Limitation à la publicité des débats judiciaires : exception et intérêt public

Par Emmanuelle Rochon, avocate

La publicité des débats judiciaires est un pilier de notre système de justice et celui-ci est protégé par notre droit constitutionnel puisqu’il constitue un élément fondamental à une démocratie libérale. Le public est libre d’assister et de formuler des questions ainsi que des commentaires sur les activités des tribunaux dans une société libre et démocratique. Par contre, les citoyens ne pouvant pas, tous et chacun, pour des raisons pratiques, assister à tous les procès, cette responsabilité est maintenant prise en charge par les journalistes qui sont les yeux et les oreilles du public en salle de Cour et qui permettent une diffusion large des informations échangées au sein des tribunaux. Depuis l’avènement des réseaux sociaux et de l’internet, la diffusion de l’information se fait plus massivement et plus rapidement que jadis. Nous pouvons dire que, majoritairement, le nouveau modèle de diffusion de l’information a permis la démocratisation de l’information, mais peut aussi comporter, dans certains cas, son lot de désagrément. En effet, il arrive que la règle générale de publicité des débats entre en conflit avec un autre droit garanti par notre droit constitutionnel, soit celui du droit au respect de la vie privée. Dans l’arrêt de la Cour suprême dont il est question dans cet article soit Sherman (Succession) c. Donovan[1], la Cour crée un cadre d’analyse afin de soupeser ces deux droits lorsque ceux-ci entrent en conflit et elle détermine dans quelle mesure une restriction à la règle générale de la publicité des débats judiciaire peut être permise.

Contexte

Les faits sont les suivants. Bernard et Honey Sherman, un couple canadien très connu du milieu des affaires et de la philanthropie ont été retrouvés morts, de façon inexpliquée, dans leur résidence à Toronto en 2017. Leur mort a mené à une enquête policière et a été extrêmement médiatisée. Les successeurs (fiduciaires) du couple désiraient rester discrets de l’attention du public. Ces derniers devaient obtenir auprès de la Cour supérieure de justice leurs certificats de nomination à titre de fiduciaires des successions. À ce moment, ceux-ci ont sollicité une ordonnance de mise sous scellés dans le but d’épargner aux fiduciaires des successions et aux bénéficiaires (« personnes touchées ») de nouvelles atteintes à leur vie privée, et de les protéger contre ce qui, selon les allégations, aurait constitué un risque pour leur sécurité, tant que les meurtriers ne seraient pas connus. Selon les fiduciaires, ceux-ci courent un risque réel et important que les personnes touchées subissent un préjudice sérieux en raison de la diffusion publique de leur identité.
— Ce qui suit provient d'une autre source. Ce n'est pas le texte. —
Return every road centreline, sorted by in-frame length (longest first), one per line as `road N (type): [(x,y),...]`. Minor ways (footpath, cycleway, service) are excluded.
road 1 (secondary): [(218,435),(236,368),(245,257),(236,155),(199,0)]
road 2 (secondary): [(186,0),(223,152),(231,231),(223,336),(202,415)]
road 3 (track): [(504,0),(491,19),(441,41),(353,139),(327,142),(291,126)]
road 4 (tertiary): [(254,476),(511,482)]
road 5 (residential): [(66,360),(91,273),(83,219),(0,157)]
L’ordonnance de mise sous scellé a été contestée par un journaliste ce qui a mené à cette décision de la Cour suprême.

Décision

Selon la jurisprudence, il a été établi dans l’arrêt Société Radio-Canada c. Nouveau-Brunswick (Procureur général), que la publicité des débats est protégée par la garantie constitutionnelle de la liberté d’expression et que celle-ci est essentielle au bon fonctionnement de la démocratie :

«Le principe de la publicité des débats en justice est inextricablement lié aux droits garantis à l’al. 2b) .  Grâce à ce principe, le public a accès à l’information concernant les tribunaux, ce qui lui permet ensuite de discuter des pratiques des tribunaux et des procédures qui s’y déroulent, et d’émettre des opinions et des critiques à cet égard.  La liberté d’exprimer des idées et des opinions sur le fonctionnement des tribunaux relève clairement de la liberté garantie à l’al. 2b) , mais en relève également  le droit du public d’obtenir au préalable de l’information sur les tribunaux»[2].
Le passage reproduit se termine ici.